Exactly the lines from the one with "middle mcp: (1325, 920)" to the end of the data below should be set down, and no others.

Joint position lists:
□ □ □ □ □ □ □
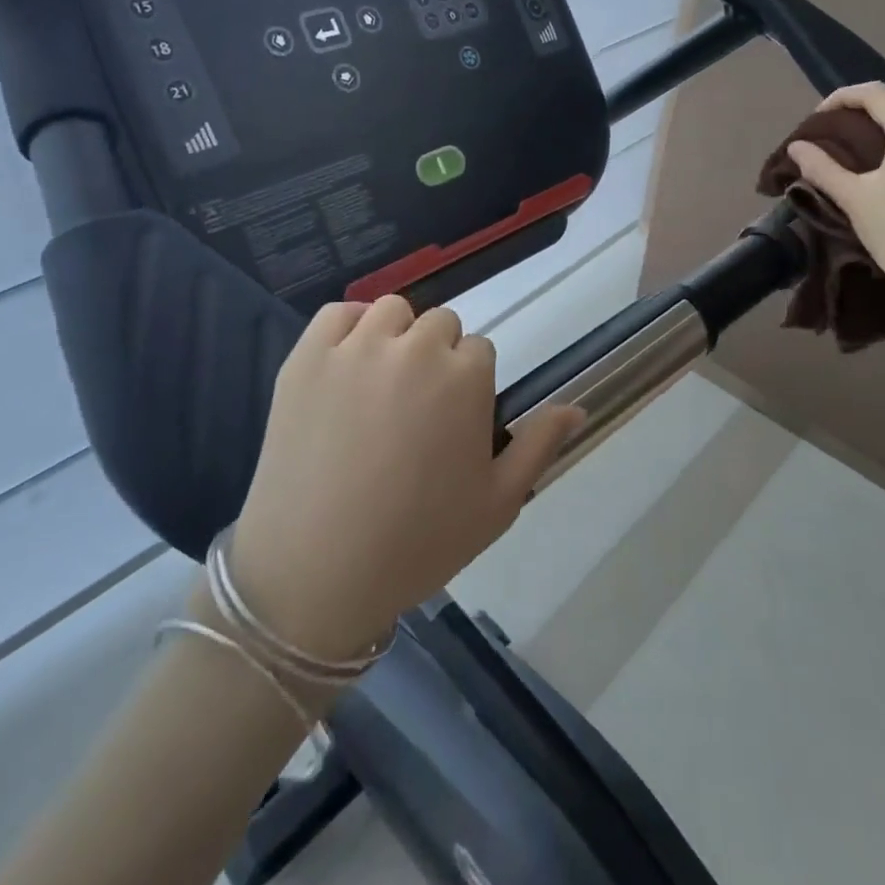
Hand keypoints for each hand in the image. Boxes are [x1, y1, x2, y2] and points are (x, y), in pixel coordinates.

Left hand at [219, 297, 582, 659]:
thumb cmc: (418, 543)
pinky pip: (337, 312)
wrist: (315, 573)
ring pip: (392, 311)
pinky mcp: (307, 357)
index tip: (452, 422)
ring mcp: (356, 348)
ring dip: (397, 336)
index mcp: (465, 378)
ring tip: (382, 385)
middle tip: (416, 410)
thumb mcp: (498, 504)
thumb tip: (577, 408)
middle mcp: (414, 349)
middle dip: (438, 357)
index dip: (470, 385)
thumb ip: (539, 445)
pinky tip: (348, 362)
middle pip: (440, 324)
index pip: (479, 350)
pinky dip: (348, 326)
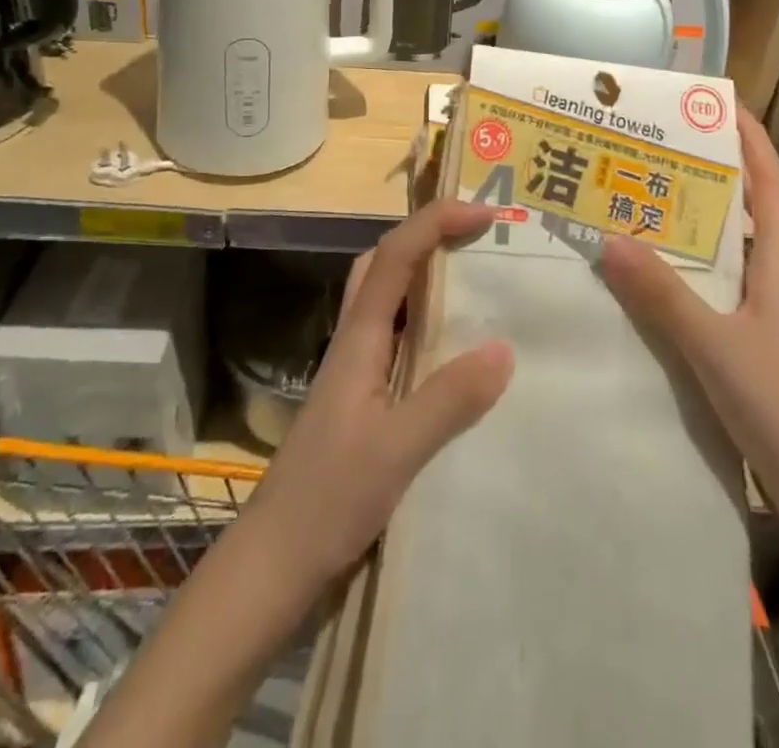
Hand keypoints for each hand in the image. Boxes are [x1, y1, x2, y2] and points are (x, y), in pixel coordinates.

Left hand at [244, 200, 514, 592]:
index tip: (485, 213)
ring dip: (426, 273)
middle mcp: (356, 342)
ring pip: (389, 298)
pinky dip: (428, 321)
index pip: (395, 256)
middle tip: (476, 234)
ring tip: (476, 278)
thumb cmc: (326, 500)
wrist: (273, 565)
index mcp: (360, 339)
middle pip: (383, 264)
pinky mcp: (364, 400)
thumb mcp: (395, 450)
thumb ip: (448, 398)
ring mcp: (357, 371)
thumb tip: (504, 347)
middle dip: (426, 234)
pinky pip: (399, 337)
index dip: (435, 222)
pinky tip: (457, 348)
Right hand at [600, 113, 778, 518]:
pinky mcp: (752, 346)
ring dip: (697, 222)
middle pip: (747, 210)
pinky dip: (689, 271)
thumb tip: (610, 237)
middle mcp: (774, 280)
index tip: (721, 102)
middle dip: (713, 172)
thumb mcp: (716, 348)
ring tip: (646, 200)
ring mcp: (765, 315)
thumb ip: (664, 296)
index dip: (751, 140)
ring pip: (729, 251)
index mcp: (778, 266)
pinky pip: (716, 289)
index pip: (770, 185)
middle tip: (659, 148)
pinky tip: (653, 278)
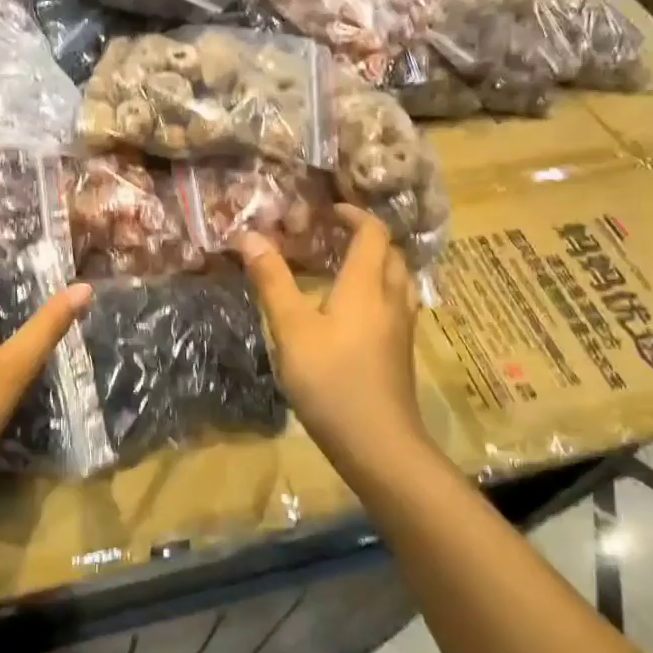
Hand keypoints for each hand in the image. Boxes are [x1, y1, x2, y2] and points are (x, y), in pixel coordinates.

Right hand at [237, 206, 429, 474]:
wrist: (377, 442)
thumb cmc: (330, 380)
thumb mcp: (291, 329)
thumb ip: (272, 282)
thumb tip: (250, 236)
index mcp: (366, 285)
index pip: (372, 233)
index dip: (354, 215)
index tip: (329, 211)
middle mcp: (391, 299)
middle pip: (392, 253)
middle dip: (367, 238)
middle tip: (334, 239)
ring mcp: (401, 328)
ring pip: (398, 281)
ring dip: (378, 265)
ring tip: (346, 270)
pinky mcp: (401, 353)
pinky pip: (397, 306)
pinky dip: (380, 293)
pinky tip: (356, 315)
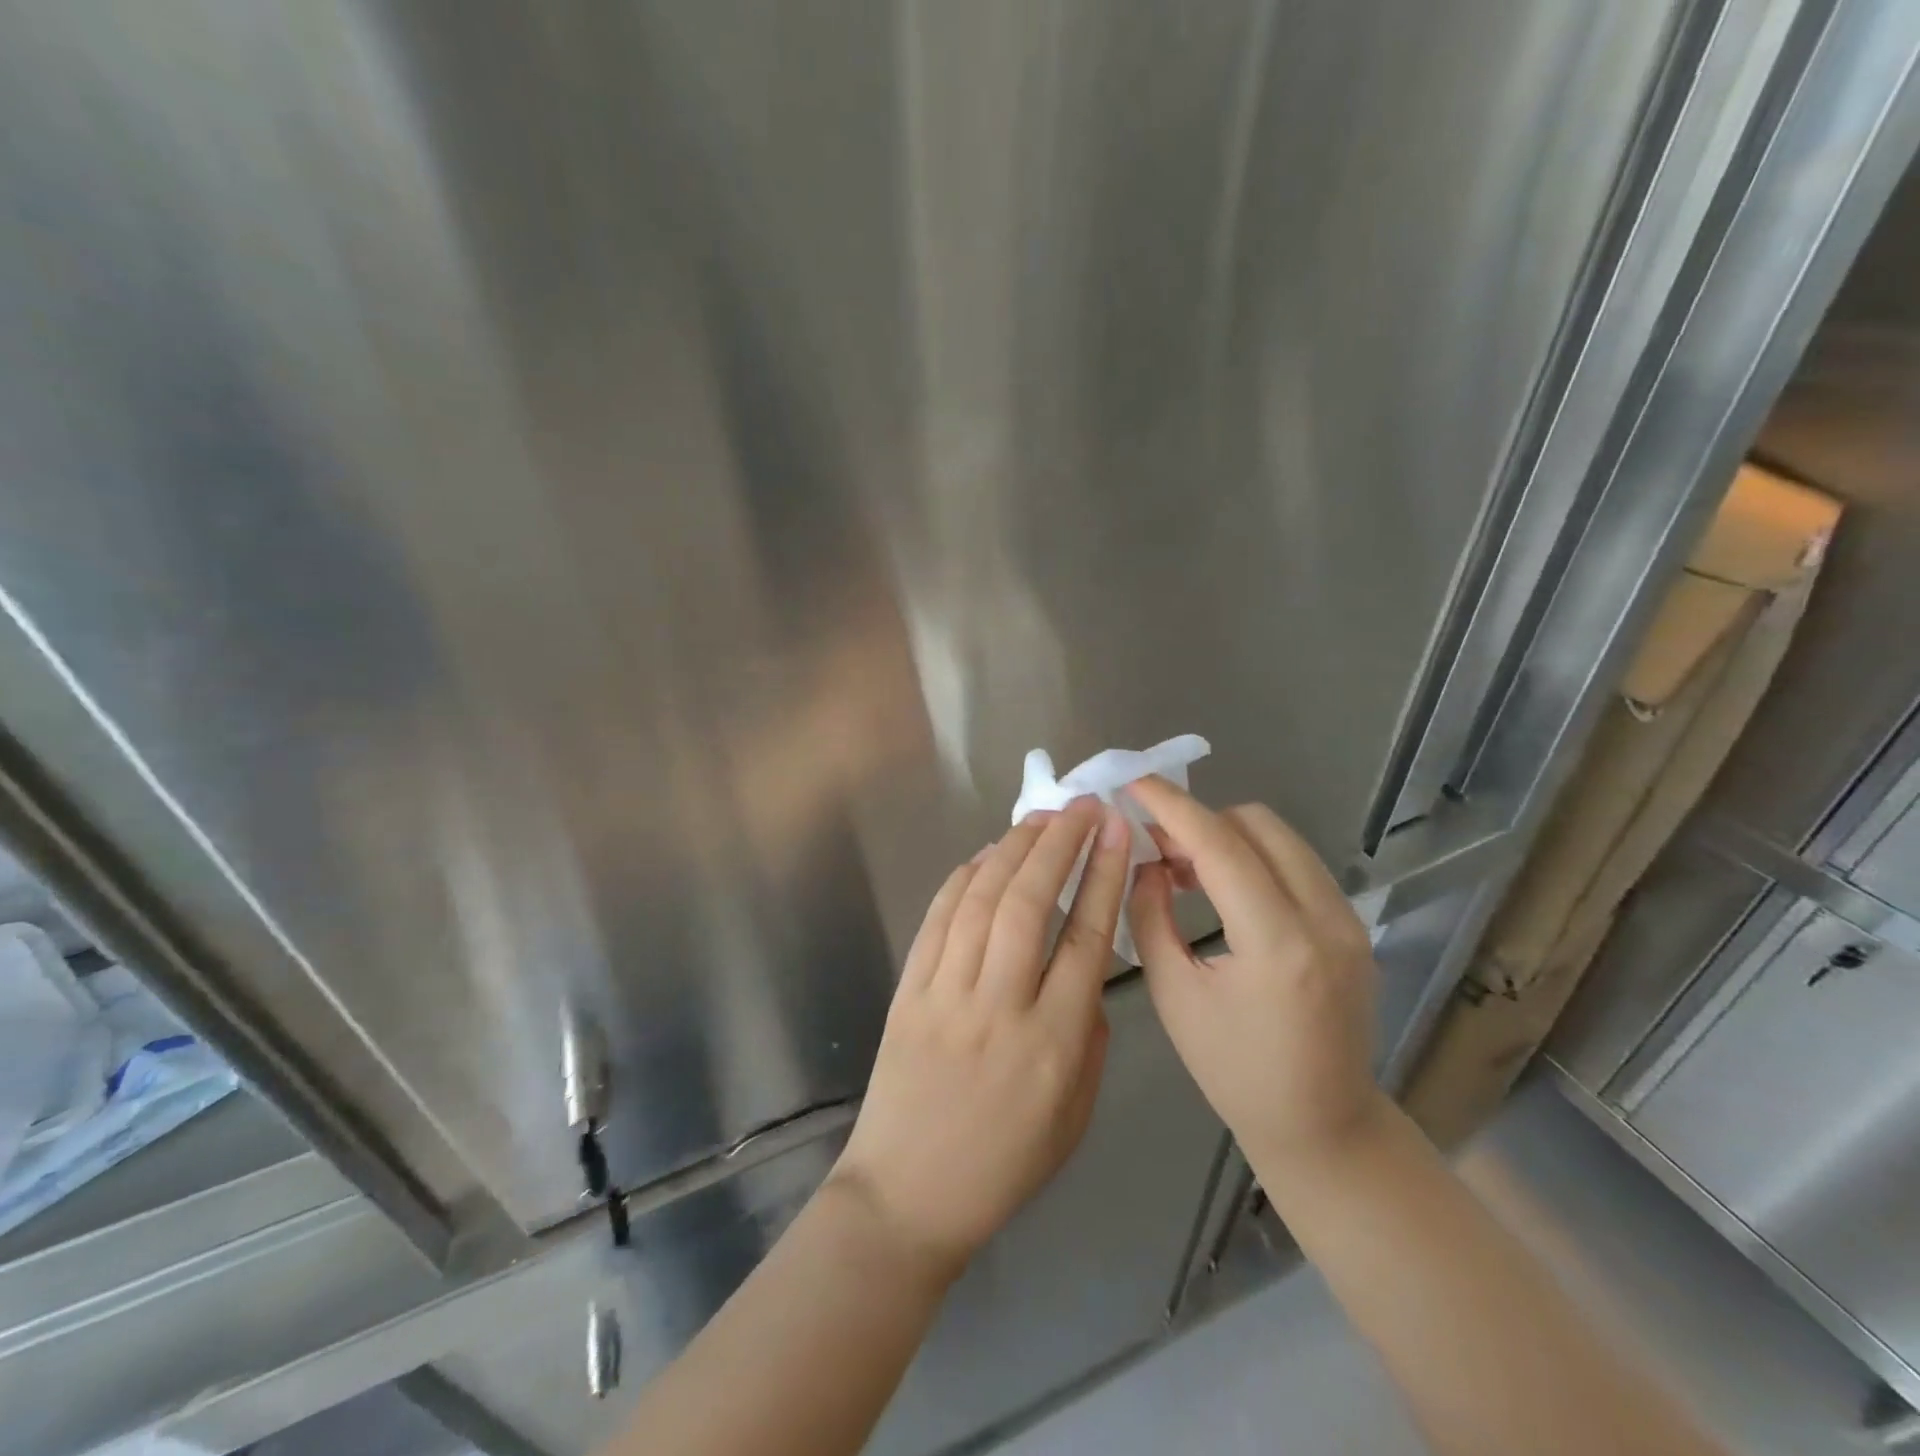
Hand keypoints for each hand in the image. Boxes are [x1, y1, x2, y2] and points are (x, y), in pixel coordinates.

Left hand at [830, 797, 1129, 1275]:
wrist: (908, 1194)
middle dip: (1060, 844)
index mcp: (1053, 1042)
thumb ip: (1089, 1032)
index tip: (1116, 833)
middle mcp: (999, 1006)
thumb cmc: (1005, 1163)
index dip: (1103, 876)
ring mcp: (946, 994)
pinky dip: (963, 879)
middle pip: (1032, 903)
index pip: (1086, 938)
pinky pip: (938, 920)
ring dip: (1013, 849)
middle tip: (1082, 806)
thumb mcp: (1076, 1112)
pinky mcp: (909, 991)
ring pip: (983, 900)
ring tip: (1041, 818)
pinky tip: (985, 855)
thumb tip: (1084, 965)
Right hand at [1126, 778, 1384, 1171]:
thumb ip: (1151, 916)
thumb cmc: (1235, 1072)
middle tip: (1156, 846)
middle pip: (1257, 825)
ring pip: (1280, 838)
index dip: (1173, 806)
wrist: (1324, 1126)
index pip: (1221, 846)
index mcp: (1279, 944)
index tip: (1134, 782)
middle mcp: (1325, 920)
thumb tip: (1146, 862)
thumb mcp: (1175, 996)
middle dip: (1199, 820)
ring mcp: (1348, 921)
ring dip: (1226, 837)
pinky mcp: (1352, 926)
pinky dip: (1253, 858)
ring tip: (1184, 869)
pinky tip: (1222, 889)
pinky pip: (1296, 863)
□ □ □ □ □ □ □
--- FINAL ANSWER ---
middle mcp: (1325, 920)
thumb tip: (1146, 862)
thumb mcp: (1175, 996)
middle dip: (1199, 820)
ring mcp: (1348, 921)
ring dip: (1226, 837)
pinky mcp: (1352, 926)
pinky dip: (1253, 858)
ring tip: (1184, 869)
pinky tip: (1222, 889)
pinky pip: (1296, 863)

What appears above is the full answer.